ハニートラップを仕掛ける

※CIA諜報員の協力者
※自分から危険を冒して情報を入手することはほとんどない、一般人




鏡に映る自分の姿を見つめて、ナナシは必死で冷静になろうとしていた。シャワーコックを捻ってお湯を止めると、ガラス張りの広い浴室はしんと静まり返る。……大変なことになってしまった。

今回の件、嫌な予感はしていたのだ。いつものCIA諜報員からではなく、その上司がいきなりナナシに電話してきたのが3日前。内容は「指示するバーに行って、ある男から情報を受け取れ」というもの。いつもナナシに指示を出してくる男は任務で怪我をして入院してしまい、どうしても代わりに受け取る人間が必要なのだそうだ。他に指定されたのは服装と、男に声をかける時の言葉。そう、その時点で何かがおかしいことに気付くべきだった。



「……はい?」

不思議そうに振り向いた男はそれはもう滅多にお目にかかれないほどの超絶なイケメンだった。事前にバーの名前と、男が座る位置だけを聞いていたナナシは、整った容姿にびっくりして固まってしまう。金髪に碧眼、褐色肌の男は、ナナシの顔と服装をじっと見て、ああ、と納得したように頷いた。

「あなたですか。……一杯いかがですか?」
「い、いえ……結構です」

早く帰りたいナナシが頭を振ると、男は分かりましたと言ってチェックを済ませた。立ち上がって上着を羽織る男の背に、ナナシは戸惑いがちに声を掛ける。

「あの……ここでじゃないんですか?」
「え?」
「その、情報を……」

一瞬きょとんと目を見開いた男は、ややして口元に笑みを浮かべた。

「そうですね……人に聞かれるとまずいですし、盗聴器があるかもしれません。場所を移動してもいいですか?」
「……分かりました」


素直に頷いたナナシを助手席に乗せ、白のスポーツカーが夜の道路を走る。暗闇に浮かび上がるメーターパネルにぼんやりと照らされた男の顔をナナシがちらりと横目で伺うと、前を見ているのに視線に気付いたらしい男が口を開いた。

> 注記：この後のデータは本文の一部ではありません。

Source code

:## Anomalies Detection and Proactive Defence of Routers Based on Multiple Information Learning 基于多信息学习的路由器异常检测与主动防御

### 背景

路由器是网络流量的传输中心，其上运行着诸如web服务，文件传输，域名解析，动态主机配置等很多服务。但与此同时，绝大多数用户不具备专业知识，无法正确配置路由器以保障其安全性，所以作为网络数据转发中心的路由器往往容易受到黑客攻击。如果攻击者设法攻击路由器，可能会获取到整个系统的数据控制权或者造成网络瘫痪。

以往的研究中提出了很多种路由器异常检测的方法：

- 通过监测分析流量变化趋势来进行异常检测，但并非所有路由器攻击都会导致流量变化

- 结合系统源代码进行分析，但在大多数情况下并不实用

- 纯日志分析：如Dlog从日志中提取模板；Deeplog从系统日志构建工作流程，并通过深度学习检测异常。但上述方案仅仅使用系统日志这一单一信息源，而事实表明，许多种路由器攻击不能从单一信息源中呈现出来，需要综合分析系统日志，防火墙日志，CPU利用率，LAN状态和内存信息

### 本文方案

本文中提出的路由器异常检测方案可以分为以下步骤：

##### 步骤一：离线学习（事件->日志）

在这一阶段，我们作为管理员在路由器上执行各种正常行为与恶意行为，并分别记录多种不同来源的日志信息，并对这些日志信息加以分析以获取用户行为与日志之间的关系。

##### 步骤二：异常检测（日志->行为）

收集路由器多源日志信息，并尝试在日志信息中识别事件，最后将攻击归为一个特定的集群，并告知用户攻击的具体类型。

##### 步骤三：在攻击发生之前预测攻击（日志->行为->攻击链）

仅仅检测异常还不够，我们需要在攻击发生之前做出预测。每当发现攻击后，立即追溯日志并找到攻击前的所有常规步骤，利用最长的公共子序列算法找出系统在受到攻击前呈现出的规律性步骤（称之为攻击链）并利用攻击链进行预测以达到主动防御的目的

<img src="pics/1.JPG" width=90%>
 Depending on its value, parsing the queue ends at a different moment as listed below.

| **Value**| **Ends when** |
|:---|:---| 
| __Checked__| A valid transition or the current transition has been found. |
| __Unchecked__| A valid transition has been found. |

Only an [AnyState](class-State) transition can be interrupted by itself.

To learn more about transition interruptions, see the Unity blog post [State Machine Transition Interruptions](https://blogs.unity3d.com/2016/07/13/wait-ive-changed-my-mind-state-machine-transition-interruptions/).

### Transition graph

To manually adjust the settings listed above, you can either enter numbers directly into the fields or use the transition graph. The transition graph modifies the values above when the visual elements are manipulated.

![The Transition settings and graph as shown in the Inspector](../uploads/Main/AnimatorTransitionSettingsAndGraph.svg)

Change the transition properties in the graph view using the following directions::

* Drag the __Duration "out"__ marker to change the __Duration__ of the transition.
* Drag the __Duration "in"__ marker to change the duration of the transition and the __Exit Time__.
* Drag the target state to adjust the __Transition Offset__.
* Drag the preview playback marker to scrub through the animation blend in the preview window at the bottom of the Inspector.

「それにしても、あなたのような若い女性が来るとは思いませんでした」
「……え?」
「自分の失態をこんな形で償おうなんて、彼も悪い事を考えますね」

至極、愉快そうに呟いた男の横顔を、ナナシは信じられないものを見るような顔で見つめる。失態、償い。何のことだか分からない。

「……な、何の、話ですか?」

前を見たままハンドルを握る男は、何も答えなかった。